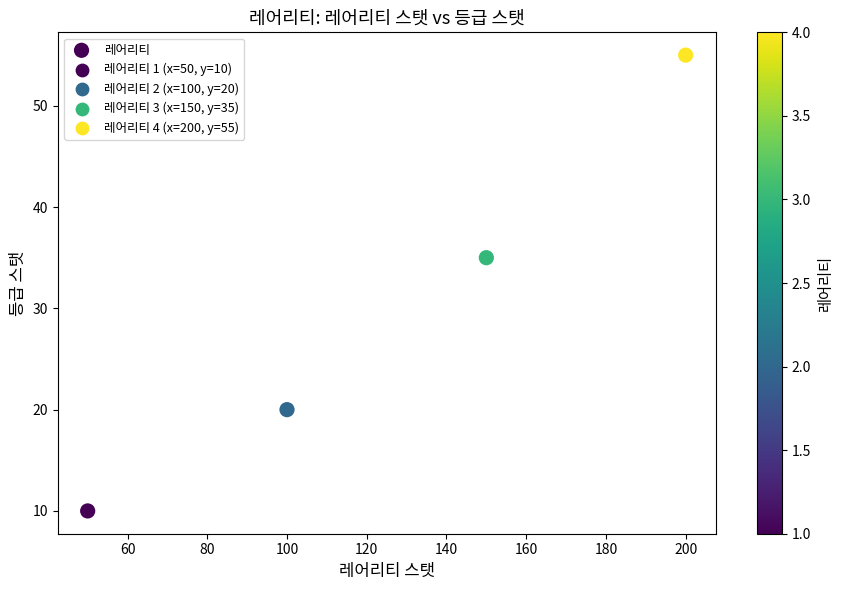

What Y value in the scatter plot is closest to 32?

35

======

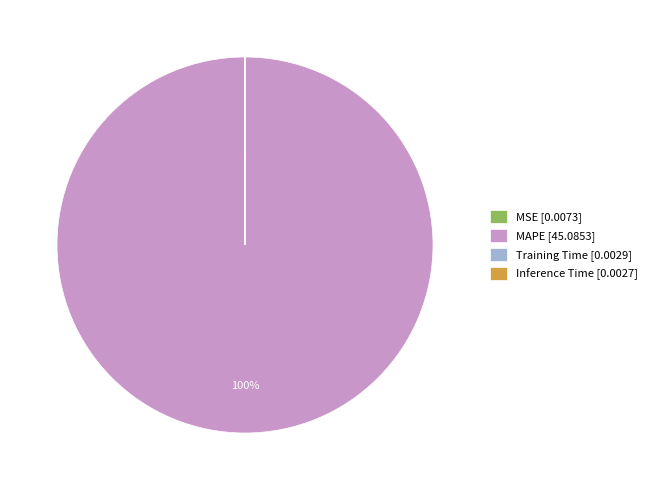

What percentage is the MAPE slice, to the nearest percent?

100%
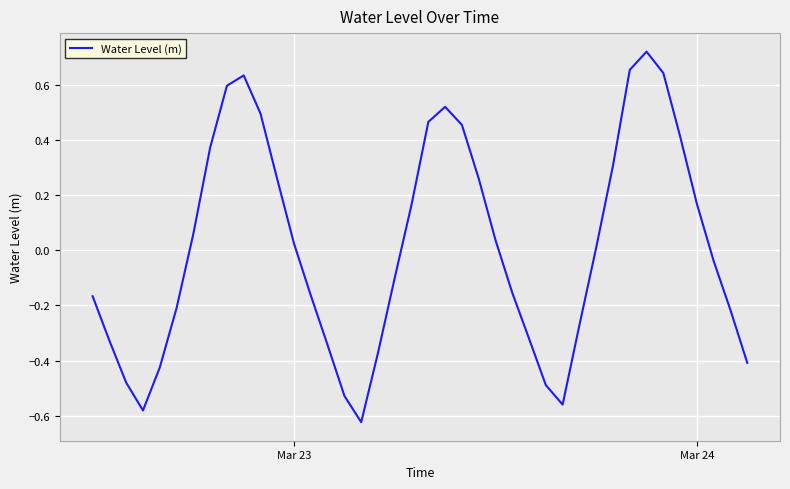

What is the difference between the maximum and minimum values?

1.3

======

TASK ITEM:
Locate each line in the material above that contains the word "What" and copy those lines out. Case matters.

PROBLEM SOLUTION:
What Y value in the scatter plot is closest to 32?
What percentage is the MAPE slice, to the nearest percent?
What is the difference between the maximum and minimum values?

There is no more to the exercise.